Green Ghost Golden Hour

There are specific places that make me step back for a minute. It’s more than location. It can be a time, a temperature, a smell – those sensory details that give physical places weight and context. Sometimes these places are far-flung and exotic, either through distance or unfamiliarity: The sweaty, garlicky heat of a Taipei night market. A dusty stretch of Austin highway in a caramel Fiat the sales rep is still pissed you chose instead of a giant SUV. Pretty much anywhere in the South. Sorry Toronto, I know you’re technically in another country but it felt a whole lot like home.

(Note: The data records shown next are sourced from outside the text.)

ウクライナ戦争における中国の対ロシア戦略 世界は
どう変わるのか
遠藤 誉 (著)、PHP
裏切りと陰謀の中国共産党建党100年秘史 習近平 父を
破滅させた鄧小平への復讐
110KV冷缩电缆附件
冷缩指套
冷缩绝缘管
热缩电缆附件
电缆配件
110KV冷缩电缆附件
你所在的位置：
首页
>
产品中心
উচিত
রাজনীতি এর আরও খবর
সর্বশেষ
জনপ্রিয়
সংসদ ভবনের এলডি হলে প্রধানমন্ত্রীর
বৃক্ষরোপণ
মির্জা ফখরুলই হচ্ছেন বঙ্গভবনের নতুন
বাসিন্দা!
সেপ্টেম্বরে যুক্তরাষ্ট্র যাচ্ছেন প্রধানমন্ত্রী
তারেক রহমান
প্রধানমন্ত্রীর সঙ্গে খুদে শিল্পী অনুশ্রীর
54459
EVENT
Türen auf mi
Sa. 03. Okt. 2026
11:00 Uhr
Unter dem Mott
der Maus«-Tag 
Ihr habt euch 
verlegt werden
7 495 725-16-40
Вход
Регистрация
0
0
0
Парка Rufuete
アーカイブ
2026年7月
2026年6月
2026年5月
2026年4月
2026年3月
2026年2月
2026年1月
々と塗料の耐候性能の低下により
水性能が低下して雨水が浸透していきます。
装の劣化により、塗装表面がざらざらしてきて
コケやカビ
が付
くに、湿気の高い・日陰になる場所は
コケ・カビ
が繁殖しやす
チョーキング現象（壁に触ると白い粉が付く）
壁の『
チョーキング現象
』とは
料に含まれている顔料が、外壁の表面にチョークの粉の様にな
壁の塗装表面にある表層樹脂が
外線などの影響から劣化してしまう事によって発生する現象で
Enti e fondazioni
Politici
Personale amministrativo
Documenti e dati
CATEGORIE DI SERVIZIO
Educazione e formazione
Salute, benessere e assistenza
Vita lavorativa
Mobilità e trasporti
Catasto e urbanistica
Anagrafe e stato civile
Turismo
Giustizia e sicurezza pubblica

Right now I’m really into my living room late at night. Early morning is good too, but like 10:30 or 11 at night is best. I do my stretches and look at the curtains.

They hang like green ghosts, illuminated by streetlights. I start by doing that thing where I walk my hands forward, feeling the stretch in my always-tight shoulder blades. I think about all the places I’ve lived that I wanted to be good so bad, but I was pretty bad at making anything good. I never wanted to come home. Home was screaming and immovable clutter growing up, then ants and roommates, then-

I do those weird chiropractic exercises that my boyfriend calls carpet-swimming. It hurts but it’s that good pain. Muscles and tendons shifting, I think about the guy who wouldn’t move in with me because he said my taste sucked (okay, there were other reasons too but come on), and all the stupid, shitty fights. How I never had my boyfriend over to my place because I was ashamed that I couldn’t do it, that trying to make my domicile cute inevitably ended in rage and crying and one time a punched wall.

I lift my head up to revisit the curtains. They’re cheap, gauzy numbers from Urban Outfitters seven years ago, sun-bleached and slightly shredded in places by our asshole cat. I bought them during a time when I was scared to do anything with my apartment because I felt like (I knew) I’d fuck it up. They sat there for years, never leaving their shipping boxes.

For the first time, I like coming home. I move into child’s pose and my gaze swivels up to the ceiling, but I can still see them out of the corner of my eye: something delicate and fluttering, a thin but present protection.